I also like the 3CQ approach (see Inside Higher Ed article) that could be promoted to encourage further development of skills in forum discussions.

Thursday, February 28, 2019

Food analogies and the 4Ps

Just finished running another action-packed Future Teacher webinar with Ron and Alistair on designing technology-enhanced programmes. I think the food analogy was used to great effect on this theme. If someone said they wanted you to prepare meals, you would instantly ask certain questions (apart from the why!!): When, how often, for how many, buffet or sit down 3-course meal, what cuisine, how many options or choices people should have and so on.

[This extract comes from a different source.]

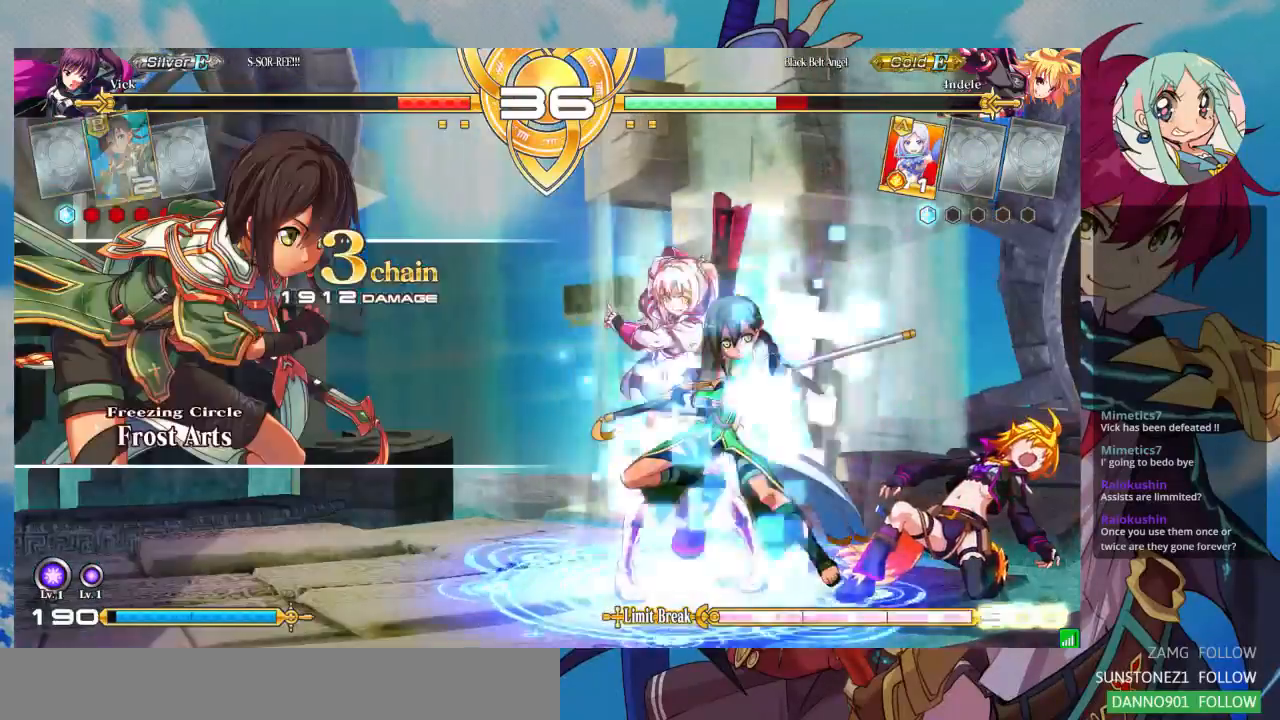
{"buttons": [], "left_stick": "right", "events": [[100, "CROSS", "up"], [167, "left_stick", "right"], [233, "left_stick", "center"], [333, "left_stick", "right"], [400, "left_stick", "center"], [467, "left_stick", "right"]]}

And yet, when we are asked to create an online programme, we rarely ask all the questions we need to ask in order to create the right learning experience for the learners. That's why using frameworks and models can be so helpful as they remind you of things you maybe hadn't thought of. I came up with the 4Ps (well, 3 and Alistair added one) to help make sense of the range of advice out there:

  • Philosophy - what is your learning intention or teaching philosophy? Do you want students to self-access some materials or to work collaboratively with others?
  • Psychology - how are you going to motivate and engage your learners? How are you going to make it more brain-friendly?
  • Process - what models (recipes and cooking methods) and development processes will help you to ensure you have the best chance of success? How will you know if x number of quizzes is too much or too little? How will you get feedback?
  • Production - what tools or platforms will you use to generate the content, resources and activities?

On closing, Alistair came up with another great use of the food analogy. If cooking for friends, you might ask if anyone has any food intolerances before you decide what to cook. That's just like taking into account accessibility needs when designing our programmes. In fact, there may be so many requirements to cater for that you should plan enough 'alternatives' so everyone can have a balanced meal even if they are vegan, have nut-allergies, are gluten-intolerant and so on.